======== Records to process

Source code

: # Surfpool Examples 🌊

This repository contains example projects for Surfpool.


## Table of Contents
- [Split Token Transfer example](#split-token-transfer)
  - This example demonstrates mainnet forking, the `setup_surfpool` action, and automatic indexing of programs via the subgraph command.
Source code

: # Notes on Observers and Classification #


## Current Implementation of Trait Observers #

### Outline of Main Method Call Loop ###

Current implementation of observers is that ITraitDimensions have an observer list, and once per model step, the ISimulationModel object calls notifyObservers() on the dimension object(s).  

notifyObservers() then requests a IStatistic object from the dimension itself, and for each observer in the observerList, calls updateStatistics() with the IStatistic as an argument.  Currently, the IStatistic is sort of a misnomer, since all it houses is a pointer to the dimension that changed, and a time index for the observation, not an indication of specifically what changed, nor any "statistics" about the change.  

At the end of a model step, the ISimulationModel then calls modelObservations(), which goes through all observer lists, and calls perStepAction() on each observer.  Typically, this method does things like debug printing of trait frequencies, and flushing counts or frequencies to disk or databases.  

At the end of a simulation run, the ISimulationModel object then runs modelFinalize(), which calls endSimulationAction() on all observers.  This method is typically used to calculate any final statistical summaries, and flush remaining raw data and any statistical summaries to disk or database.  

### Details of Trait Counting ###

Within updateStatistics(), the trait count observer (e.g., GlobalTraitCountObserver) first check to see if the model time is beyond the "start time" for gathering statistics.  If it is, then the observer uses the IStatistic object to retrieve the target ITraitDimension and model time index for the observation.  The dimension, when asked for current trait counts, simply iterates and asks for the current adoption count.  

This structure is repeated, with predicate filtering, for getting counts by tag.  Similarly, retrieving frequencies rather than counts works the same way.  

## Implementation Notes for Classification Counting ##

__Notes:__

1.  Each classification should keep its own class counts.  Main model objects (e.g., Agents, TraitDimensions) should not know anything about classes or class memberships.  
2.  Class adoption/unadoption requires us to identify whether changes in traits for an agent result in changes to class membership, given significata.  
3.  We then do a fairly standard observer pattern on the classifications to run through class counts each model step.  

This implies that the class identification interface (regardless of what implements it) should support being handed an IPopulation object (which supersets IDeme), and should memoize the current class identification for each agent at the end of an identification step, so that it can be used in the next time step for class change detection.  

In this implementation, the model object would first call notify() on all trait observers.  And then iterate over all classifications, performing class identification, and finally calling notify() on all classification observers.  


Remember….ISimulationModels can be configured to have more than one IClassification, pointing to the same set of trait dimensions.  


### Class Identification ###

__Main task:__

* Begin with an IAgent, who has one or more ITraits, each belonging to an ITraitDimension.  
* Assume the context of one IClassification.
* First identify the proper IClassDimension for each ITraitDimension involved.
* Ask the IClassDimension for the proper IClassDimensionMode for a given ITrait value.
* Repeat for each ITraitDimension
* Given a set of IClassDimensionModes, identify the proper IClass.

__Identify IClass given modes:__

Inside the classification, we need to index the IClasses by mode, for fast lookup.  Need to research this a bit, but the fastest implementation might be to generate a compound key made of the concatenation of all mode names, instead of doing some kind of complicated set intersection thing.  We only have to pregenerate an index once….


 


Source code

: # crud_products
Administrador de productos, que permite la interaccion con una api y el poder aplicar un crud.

================
======== Records to process

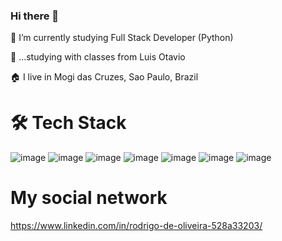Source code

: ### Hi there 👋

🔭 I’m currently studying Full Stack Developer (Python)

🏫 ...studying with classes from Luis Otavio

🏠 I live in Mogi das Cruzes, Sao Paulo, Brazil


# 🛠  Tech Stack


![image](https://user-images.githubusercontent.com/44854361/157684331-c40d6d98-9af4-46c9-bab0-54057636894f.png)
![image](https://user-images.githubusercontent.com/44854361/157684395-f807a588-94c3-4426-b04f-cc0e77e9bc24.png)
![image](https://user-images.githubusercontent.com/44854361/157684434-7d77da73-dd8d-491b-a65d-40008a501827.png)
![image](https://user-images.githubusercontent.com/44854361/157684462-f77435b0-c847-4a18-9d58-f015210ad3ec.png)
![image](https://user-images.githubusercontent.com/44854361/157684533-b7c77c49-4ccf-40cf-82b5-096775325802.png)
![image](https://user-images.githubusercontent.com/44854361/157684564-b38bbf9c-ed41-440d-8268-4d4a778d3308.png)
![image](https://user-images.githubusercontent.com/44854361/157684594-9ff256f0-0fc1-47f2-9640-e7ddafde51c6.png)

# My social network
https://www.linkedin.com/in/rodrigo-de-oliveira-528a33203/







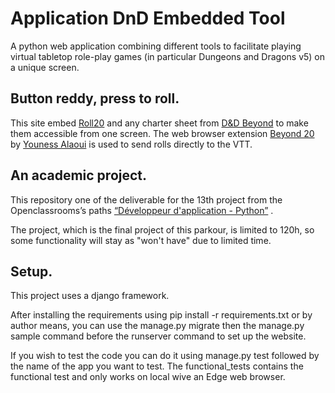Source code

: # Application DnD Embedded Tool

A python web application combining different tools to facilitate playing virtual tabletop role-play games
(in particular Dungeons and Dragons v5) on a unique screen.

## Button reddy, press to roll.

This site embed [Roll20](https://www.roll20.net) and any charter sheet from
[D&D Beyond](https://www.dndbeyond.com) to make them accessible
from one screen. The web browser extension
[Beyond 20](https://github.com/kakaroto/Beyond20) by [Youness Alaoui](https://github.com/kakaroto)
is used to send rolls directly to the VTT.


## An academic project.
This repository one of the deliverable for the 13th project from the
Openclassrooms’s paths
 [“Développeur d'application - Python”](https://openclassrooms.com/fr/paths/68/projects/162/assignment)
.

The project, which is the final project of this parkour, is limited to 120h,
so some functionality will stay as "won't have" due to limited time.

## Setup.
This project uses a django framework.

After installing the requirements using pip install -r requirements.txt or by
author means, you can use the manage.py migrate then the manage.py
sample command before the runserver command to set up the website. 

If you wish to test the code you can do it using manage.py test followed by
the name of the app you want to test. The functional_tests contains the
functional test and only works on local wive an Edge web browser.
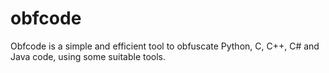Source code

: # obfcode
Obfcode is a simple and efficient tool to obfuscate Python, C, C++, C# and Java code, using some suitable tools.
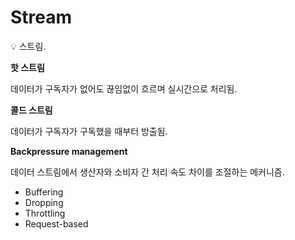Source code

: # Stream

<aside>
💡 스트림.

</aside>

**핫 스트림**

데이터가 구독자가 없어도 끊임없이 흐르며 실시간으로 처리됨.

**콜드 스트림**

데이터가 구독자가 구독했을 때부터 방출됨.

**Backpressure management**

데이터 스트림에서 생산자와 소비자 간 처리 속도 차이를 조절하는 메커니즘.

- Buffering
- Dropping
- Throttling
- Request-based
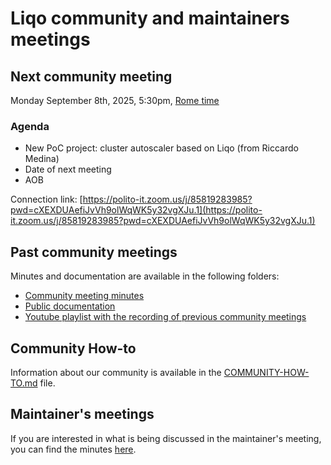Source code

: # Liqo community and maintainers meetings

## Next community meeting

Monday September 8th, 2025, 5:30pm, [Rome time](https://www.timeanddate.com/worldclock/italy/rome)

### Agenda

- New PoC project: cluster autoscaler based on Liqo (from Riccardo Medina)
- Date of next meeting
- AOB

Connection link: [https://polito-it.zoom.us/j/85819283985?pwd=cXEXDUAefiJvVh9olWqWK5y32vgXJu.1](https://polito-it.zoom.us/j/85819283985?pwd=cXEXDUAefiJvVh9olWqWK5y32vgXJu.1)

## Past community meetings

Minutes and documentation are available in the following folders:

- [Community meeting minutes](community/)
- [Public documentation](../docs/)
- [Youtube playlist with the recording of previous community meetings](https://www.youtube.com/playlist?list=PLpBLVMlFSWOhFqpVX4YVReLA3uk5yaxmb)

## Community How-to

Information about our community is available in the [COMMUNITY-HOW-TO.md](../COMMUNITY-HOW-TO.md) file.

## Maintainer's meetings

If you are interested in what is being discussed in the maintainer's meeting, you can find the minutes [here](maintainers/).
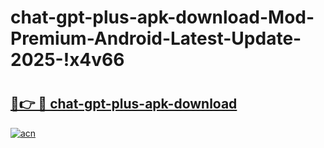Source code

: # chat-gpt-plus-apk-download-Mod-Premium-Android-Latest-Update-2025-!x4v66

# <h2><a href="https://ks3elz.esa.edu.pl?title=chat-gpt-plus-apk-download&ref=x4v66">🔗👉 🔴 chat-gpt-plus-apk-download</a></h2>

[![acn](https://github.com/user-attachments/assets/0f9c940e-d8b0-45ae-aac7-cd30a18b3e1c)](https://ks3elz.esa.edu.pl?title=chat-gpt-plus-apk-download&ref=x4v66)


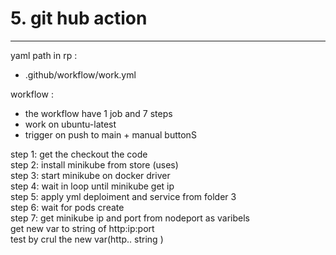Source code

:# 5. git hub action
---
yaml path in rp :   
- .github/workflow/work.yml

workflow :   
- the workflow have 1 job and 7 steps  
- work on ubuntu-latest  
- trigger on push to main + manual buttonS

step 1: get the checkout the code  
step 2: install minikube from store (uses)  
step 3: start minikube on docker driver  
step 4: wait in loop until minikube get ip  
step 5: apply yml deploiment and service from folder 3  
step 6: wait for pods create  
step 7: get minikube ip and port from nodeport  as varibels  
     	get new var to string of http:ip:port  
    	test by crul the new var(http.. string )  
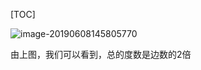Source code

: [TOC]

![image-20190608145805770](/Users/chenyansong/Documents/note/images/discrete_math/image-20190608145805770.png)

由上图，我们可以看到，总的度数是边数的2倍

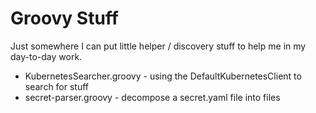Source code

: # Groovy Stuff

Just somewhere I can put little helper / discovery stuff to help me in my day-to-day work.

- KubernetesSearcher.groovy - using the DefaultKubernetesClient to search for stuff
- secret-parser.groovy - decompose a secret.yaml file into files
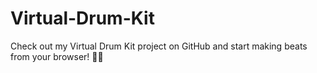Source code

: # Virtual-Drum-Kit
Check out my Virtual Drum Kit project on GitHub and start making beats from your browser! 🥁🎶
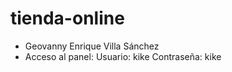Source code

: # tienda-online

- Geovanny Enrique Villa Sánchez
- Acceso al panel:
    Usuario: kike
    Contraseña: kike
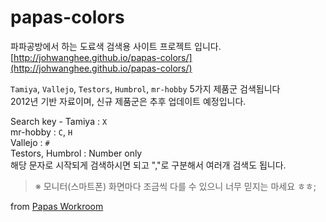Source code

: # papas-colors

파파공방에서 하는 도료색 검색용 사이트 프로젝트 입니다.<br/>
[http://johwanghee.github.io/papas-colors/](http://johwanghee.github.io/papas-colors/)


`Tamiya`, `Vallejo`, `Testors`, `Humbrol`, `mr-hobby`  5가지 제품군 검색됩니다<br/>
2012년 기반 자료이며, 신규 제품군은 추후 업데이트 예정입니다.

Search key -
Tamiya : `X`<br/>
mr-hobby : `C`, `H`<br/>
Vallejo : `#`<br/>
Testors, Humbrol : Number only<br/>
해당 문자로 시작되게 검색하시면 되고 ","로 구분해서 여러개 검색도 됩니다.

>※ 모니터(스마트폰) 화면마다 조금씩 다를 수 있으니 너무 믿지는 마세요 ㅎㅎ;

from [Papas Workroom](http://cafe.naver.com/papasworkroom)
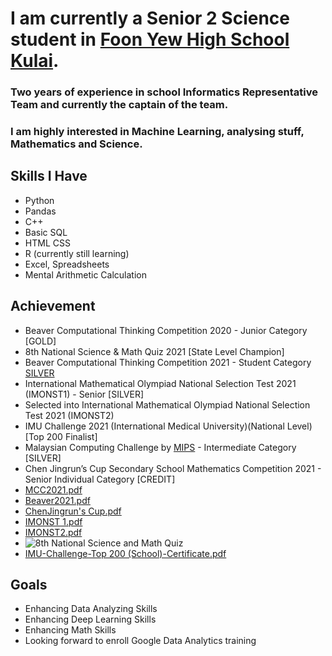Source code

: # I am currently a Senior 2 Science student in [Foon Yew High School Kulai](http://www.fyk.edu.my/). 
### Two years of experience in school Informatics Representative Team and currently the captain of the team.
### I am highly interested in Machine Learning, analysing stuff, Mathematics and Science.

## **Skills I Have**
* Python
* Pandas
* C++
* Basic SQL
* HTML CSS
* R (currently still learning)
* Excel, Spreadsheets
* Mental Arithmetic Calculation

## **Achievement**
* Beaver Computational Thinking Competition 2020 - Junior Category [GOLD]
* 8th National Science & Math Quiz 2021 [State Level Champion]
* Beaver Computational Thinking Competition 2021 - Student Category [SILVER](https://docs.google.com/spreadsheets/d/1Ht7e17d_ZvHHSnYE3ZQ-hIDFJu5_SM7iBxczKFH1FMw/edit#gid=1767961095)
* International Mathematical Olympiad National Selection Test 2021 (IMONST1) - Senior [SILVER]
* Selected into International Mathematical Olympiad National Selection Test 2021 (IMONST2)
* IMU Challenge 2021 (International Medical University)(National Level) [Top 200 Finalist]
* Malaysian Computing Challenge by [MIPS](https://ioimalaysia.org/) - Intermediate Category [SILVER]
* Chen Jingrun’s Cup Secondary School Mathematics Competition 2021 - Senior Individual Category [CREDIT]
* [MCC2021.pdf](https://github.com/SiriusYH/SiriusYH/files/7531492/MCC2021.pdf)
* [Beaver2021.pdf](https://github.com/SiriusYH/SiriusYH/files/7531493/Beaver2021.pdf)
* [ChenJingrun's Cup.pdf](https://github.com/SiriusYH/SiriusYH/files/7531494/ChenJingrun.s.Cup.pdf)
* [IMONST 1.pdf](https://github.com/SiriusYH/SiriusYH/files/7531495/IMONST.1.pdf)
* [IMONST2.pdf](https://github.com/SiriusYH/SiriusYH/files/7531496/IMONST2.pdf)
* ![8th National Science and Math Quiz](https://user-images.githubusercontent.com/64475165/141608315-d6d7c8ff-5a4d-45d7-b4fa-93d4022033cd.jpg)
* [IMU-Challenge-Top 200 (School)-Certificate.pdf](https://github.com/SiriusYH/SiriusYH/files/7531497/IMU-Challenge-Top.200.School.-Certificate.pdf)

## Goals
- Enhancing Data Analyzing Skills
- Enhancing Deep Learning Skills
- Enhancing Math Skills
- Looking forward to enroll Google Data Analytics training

================

Quote the data above from the line containing "This structure is" to the line containing "each model step.", inclusive, and stop.

This structure is repeated, with predicate filtering, for getting counts by tag.  Similarly, retrieving frequencies rather than counts works the same way.  

## Implementation Notes for Classification Counting ##

__Notes:__

1.  Each classification should keep its own class counts.  Main model objects (e.g., Agents, TraitDimensions) should not know anything about classes or class memberships.  
2.  Class adoption/unadoption requires us to identify whether changes in traits for an agent result in changes to class membership, given significata.  
3.  We then do a fairly standard observer pattern on the classifications to run through class counts each model step.  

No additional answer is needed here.